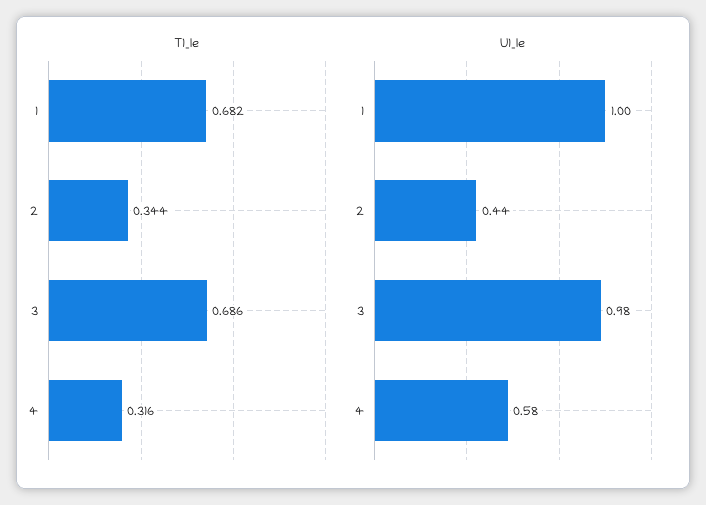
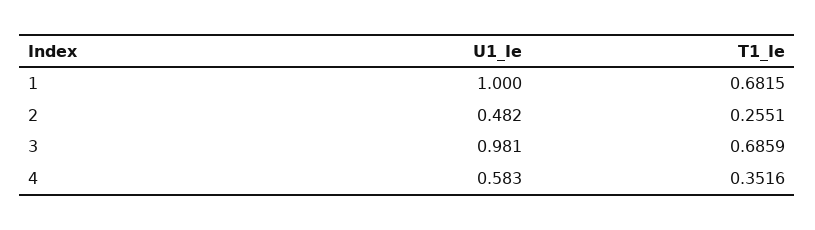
T1_Ie, 2: 0.344 -> 0.2551
T1_Ie, 4: 0.316 -> 0.3516
U1_Ie, 2: 0.44 -> 0.482

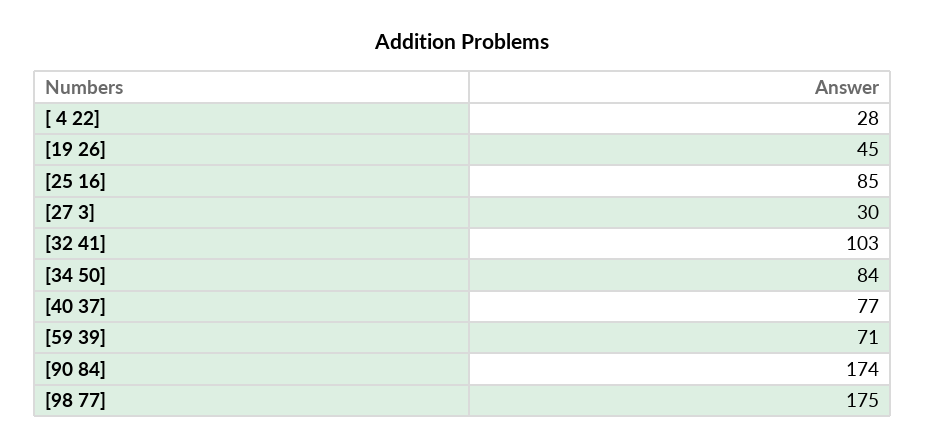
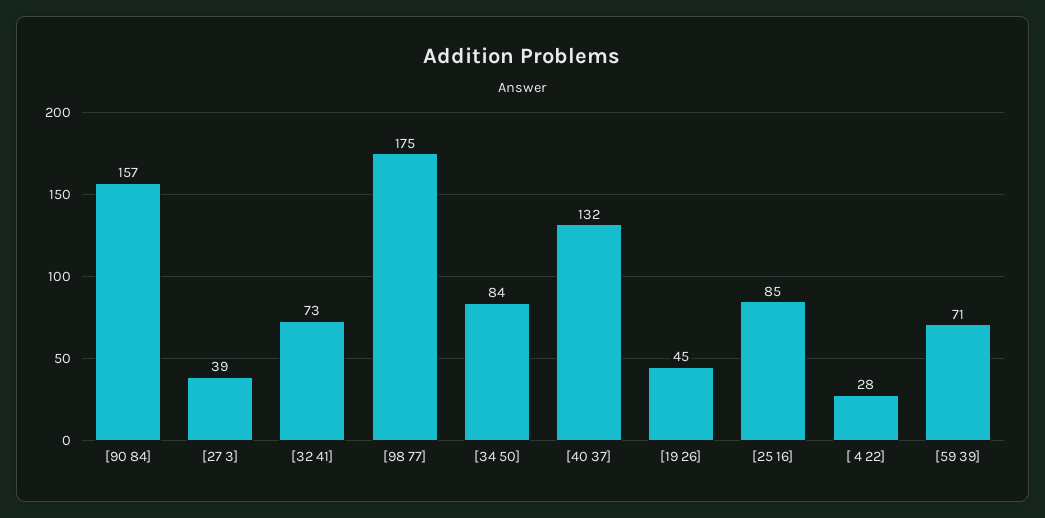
[27 3]: 30 -> 39
[32 41]: 103 -> 73
[40 37]: 77 -> 132
[90 84]: 174 -> 157

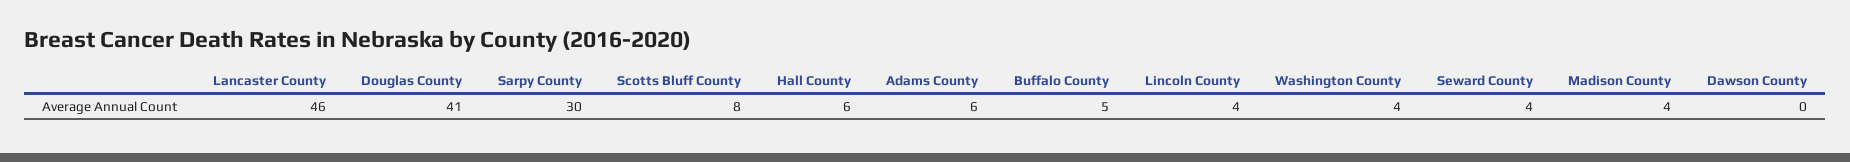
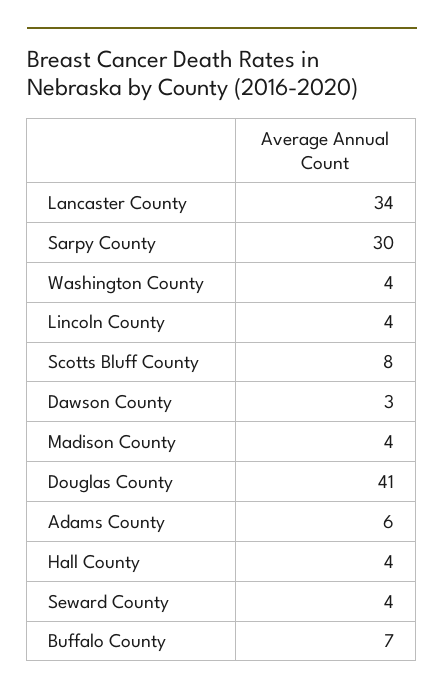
Lancaster County: 46 -> 34
Hall County: 6 -> 4
Buffalo County: 5 -> 7
Dawson County: 0 -> 3

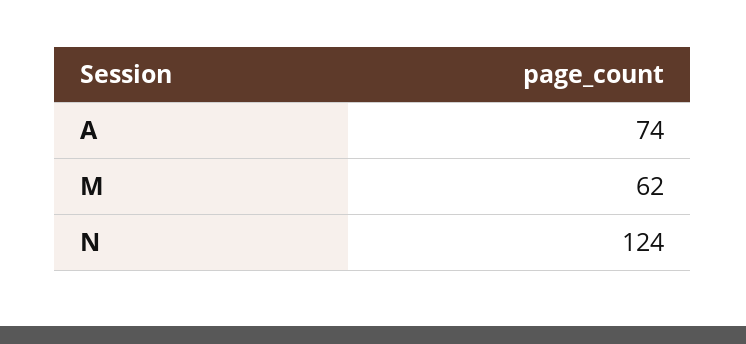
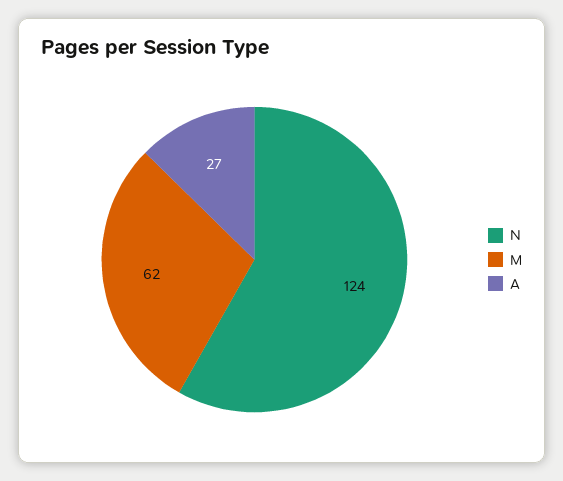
A: 74 -> 27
════
Problem description | Line count for "County": state how many lines of the records contain it, and give only the number.

Exercise result | 4